The company said its processing network reset, however, has positioned it as major retailer of butter, milk powders and other specialist milk powder blends, while the launch of gluten-free Vegemite and the Bega Simply Nuts peanut butter range in FY19 also helped boost revenue.
«We look at our prospects in a longer-term perspective, as we transition from a supply business to a market and customer business,» chief executive Paul van Heerwaarden told AAP.
«We started this process a couple of years ago … and as opportunities (to ad products) present themselves we will continue to look at them.»
Mr van Heerwaarden said he expected the industry to further contract in the year ahead, with the ACCC already examining the proposed sale of Lions Tasmanian cheese operations to Saputo.

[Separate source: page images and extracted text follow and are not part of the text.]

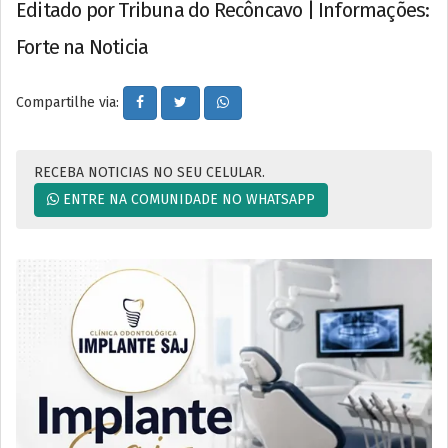
Editado por Tribuna do Recôncavo | Informações:
Forte na Noticia
Compartilhe via:
RECEBA NOTICIAS NO SEU CELULAR.
ENTRE NA COMUNIDADE NO WHATSAPP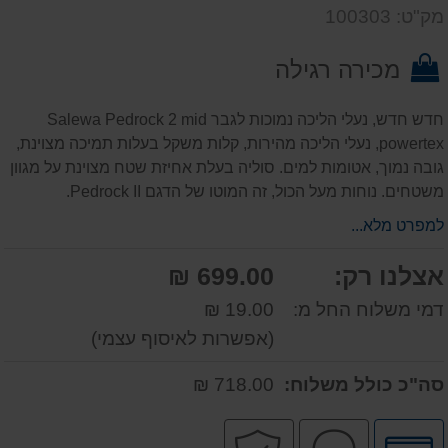
דעת
שאל
על
מק"ט: 100303
אותנו
המוצר
על
מכירה רגילה
המוצר
חדש חדש, נעלי הליכה נמוכות לגבר Salewa Pedrock 2 mid
powertex, נעלי הליכה מהירות, קלות משקל בעלות תמיכה מצוינת,
גובה נמוך, אטומות למים. סוליה בעלת אחיזת שטח מצוינת על מגוון
משטחים. נוחות מעל הכול, זה המוטו של הדגם Pedrock II.
למפרט מלא...
אצלנו רק:
699.00 ₪
דמי משלוח החל מ:
19.00 ₪
(אפשרות לאיסוף עצמי)
סה"כ כולל משלוח:
718.00 ₪
לחץ
שירות
קניה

Bega said its underlying earnings increased to a record $115.4 million for the 12 months to June 30, in line with recent guidance, and an increase of 5.0 per cent over the prior year.
Shares in the company rose on the results and had climbed by 7.24 per cent to $4.075 by 1350 AEST, still down 46 per cent on $7.66 a year ago
Bega acting chairman Max Roberts noted production conditions had been ravaged by the ongoing east-coast drought.
«(This year) will go down in history as one of the most difficult dairy farming years ever experienced,» Mr Roberts said on Wednesday.
«The one in one hundred-year drought, extremely high grain, hay and water prices and continually suppressed retail selling prices for our quality dairy products has really tested the strength and resilience of our dairy suppliers, their families and the communities in which they operate.»
Mr Roberts said FY19 had also created intense competition for the diminishing available milk pool, though he said the company’s $38 million advance to suppliers via the Bega Supplier Premium and related supply agreements should ease some of the pressure into FY20.
Bega’s cost of sales for the year increased by 15 per cent to $1.13 billion, while financing costs nearly doubled to $20.4 million and the closure of the Coburg plant in February resulted in a further $4.9 million hit.
«It was difficult for those affected but this rationalisation was essential,» Mr Roberts said.
Administration costs and distribution expenses were also higher.
Mr van Heerwaarden said milk supply expectations across Europe, the US and New Zealand may result in pricing changes during the second half of FY20, though the company would monitor the market carefully.
Bega chairman Barry Irvin remains on extended leave as he recovers from cancer treatment but Mr van Heerwaarden said he was looking forward to his return for the half-year results after Christmas.
Bega held its final dividend at a fully franked 5.5 cents per share, for a full-year payout of 11.0 cents.
BEGA’S PROFIT DOWN AMID MILK MARKET WOE
* Revenue up 13pct to $1.42bn
* Net profit down 59pct to $11.8m
* Final dividend flat at 5.5 cents, fully franked.